What needs to be done:
Restate all the data exactly, so that each line is the same as before.

Task material:
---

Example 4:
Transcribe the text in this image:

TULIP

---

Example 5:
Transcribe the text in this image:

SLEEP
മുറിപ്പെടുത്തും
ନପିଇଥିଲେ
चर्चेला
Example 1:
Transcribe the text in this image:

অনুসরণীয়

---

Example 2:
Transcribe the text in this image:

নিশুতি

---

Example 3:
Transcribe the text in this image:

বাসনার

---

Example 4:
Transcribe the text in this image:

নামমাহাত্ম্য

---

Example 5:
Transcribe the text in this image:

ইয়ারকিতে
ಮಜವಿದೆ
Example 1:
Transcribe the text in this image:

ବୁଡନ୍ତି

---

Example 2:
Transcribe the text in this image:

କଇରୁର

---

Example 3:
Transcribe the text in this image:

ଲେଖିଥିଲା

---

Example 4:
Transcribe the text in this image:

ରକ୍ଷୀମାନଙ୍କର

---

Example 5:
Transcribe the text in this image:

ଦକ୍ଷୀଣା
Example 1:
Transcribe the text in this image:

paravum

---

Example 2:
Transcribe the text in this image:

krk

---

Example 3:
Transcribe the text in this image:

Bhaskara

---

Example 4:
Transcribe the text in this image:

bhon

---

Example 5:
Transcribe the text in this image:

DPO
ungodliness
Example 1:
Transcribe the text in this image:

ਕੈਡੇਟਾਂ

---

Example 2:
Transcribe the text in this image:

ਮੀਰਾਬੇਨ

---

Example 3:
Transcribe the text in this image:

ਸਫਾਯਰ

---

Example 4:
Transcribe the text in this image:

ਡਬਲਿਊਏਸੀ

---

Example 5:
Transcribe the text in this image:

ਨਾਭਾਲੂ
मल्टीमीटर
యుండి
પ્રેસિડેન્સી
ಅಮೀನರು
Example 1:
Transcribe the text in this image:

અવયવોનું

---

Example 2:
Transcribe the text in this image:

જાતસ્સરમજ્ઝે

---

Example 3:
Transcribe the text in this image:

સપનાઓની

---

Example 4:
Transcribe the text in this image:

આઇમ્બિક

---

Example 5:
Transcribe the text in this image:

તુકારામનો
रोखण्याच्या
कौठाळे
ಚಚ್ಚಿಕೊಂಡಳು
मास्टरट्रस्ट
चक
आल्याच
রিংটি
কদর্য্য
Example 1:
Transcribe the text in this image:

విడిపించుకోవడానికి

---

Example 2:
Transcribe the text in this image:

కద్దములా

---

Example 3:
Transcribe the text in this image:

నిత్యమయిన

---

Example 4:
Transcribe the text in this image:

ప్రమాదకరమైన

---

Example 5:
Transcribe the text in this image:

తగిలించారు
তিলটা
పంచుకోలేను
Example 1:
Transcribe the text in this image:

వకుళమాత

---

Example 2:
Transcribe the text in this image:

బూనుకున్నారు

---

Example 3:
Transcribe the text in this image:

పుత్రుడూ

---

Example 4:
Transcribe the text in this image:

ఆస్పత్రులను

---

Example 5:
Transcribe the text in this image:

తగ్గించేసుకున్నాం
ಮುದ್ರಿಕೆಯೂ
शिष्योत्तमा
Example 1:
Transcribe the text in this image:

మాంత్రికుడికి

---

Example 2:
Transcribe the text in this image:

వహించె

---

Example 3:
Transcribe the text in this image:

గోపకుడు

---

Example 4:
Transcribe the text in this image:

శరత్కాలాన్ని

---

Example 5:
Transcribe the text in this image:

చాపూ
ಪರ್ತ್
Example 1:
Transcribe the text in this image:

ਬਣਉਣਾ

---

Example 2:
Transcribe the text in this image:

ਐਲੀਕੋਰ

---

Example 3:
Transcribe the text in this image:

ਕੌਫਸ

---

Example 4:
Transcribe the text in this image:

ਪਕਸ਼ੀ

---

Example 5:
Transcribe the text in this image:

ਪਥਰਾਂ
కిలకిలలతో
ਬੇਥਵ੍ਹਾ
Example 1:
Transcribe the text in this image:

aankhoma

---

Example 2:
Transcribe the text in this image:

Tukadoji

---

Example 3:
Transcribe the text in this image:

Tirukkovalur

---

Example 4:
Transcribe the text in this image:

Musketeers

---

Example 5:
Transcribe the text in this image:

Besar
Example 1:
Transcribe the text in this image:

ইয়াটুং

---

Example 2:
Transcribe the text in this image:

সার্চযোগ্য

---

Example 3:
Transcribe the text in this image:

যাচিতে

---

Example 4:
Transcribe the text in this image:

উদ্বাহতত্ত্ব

Solution to this exercise:
---

Example 4:
Transcribe the text in this image:

TULIP

---

Example 5:
Transcribe the text in this image:

SLEEP
മുറിപ്പെടുത്തും
ନପିଇଥିଲେ
चर्चेला
Example 1:
Transcribe the text in this image:

অনুসরণীয়

---

Example 2:
Transcribe the text in this image:

নিশুতি

---

Example 3:
Transcribe the text in this image:

বাসনার

---

Example 4:
Transcribe the text in this image:

নামমাহাত্ম্য

---

Example 5:
Transcribe the text in this image:

ইয়ারকিতে
ಮಜವಿದೆ
Example 1:
Transcribe the text in this image:

ବୁଡନ୍ତି

---

Example 2:
Transcribe the text in this image:

କଇରୁର

---

Example 3:
Transcribe the text in this image:

ଲେଖିଥିଲା

---

Example 4:
Transcribe the text in this image:

ରକ୍ଷୀମାନଙ୍କର

---

Example 5:
Transcribe the text in this image:

ଦକ୍ଷୀଣା
Example 1:
Transcribe the text in this image:

paravum

---

Example 2:
Transcribe the text in this image:

krk

---

Example 3:
Transcribe the text in this image:

Bhaskara

---

Example 4:
Transcribe the text in this image:

bhon

---

Example 5:
Transcribe the text in this image:

DPO
ungodliness
Example 1:
Transcribe the text in this image:

ਕੈਡੇਟਾਂ

---

Example 2:
Transcribe the text in this image:

ਮੀਰਾਬੇਨ

---

Example 3:
Transcribe the text in this image:

ਸਫਾਯਰ

---

Example 4:
Transcribe the text in this image:

ਡਬਲਿਊਏਸੀ

---

Example 5:
Transcribe the text in this image:

ਨਾਭਾਲੂ
मल्टीमीटर
యుండి
પ્રેસિડેન્સી
ಅಮೀನರು
Example 1:
Transcribe the text in this image:

અવયવોનું

---

Example 2:
Transcribe the text in this image:

જાતસ્સરમજ્ઝે

---

Example 3:
Transcribe the text in this image:

સપનાઓની

---

Example 4:
Transcribe the text in this image:

આઇમ્બિક

---

Example 5:
Transcribe the text in this image:

તુકારામનો
रोखण्याच्या
कौठाळे
ಚಚ್ಚಿಕೊಂಡಳು
मास्टरट्रस्ट
चक
आल्याच
রিংটি
কদর্য্য
Example 1:
Transcribe the text in this image:

విడిపించుకోవడానికి

---

Example 2:
Transcribe the text in this image:

కద్దములా

---

Example 3:
Transcribe the text in this image:

నిత్యమయిన

---

Example 4:
Transcribe the text in this image:

ప్రమాదకరమైన

---

Example 5:
Transcribe the text in this image:

తగిలించారు
তিলটা
పంచుకోలేను
Example 1:
Transcribe the text in this image:

వకుళమాత

---

Example 2:
Transcribe the text in this image:

బూనుకున్నారు

---

Example 3:
Transcribe the text in this image:

పుత్రుడూ

---

Example 4:
Transcribe the text in this image:

ఆస్పత్రులను

---

Example 5:
Transcribe the text in this image:

తగ్గించేసుకున్నాం
ಮುದ್ರಿಕೆಯೂ
शिष्योत्तमा
Example 1:
Transcribe the text in this image:

మాంత్రికుడికి

---

Example 2:
Transcribe the text in this image:

వహించె

---

Example 3:
Transcribe the text in this image:

గోపకుడు

---

Example 4:
Transcribe the text in this image:

శరత్కాలాన్ని

---

Example 5:
Transcribe the text in this image:

చాపూ
ಪರ್ತ್
Example 1:
Transcribe the text in this image:

ਬਣਉਣਾ

---

Example 2:
Transcribe the text in this image:

ਐਲੀਕੋਰ

---

Example 3:
Transcribe the text in this image:

ਕੌਫਸ

---

Example 4:
Transcribe the text in this image:

ਪਕਸ਼ੀ

---

Example 5:
Transcribe the text in this image:

ਪਥਰਾਂ
కిలకిలలతో
ਬੇਥਵ੍ਹਾ
Example 1:
Transcribe the text in this image:

aankhoma

---

Example 2:
Transcribe the text in this image:

Tukadoji

---

Example 3:
Transcribe the text in this image:

Tirukkovalur

---

Example 4:
Transcribe the text in this image:

Musketeers

---

Example 5:
Transcribe the text in this image:

Besar
Example 1:
Transcribe the text in this image:

ইয়াটুং

---

Example 2:
Transcribe the text in this image:

সার্চযোগ্য

---

Example 3:
Transcribe the text in this image:

যাচিতে

---

Example 4:
Transcribe the text in this image:

উদ্বাহতত্ত্ব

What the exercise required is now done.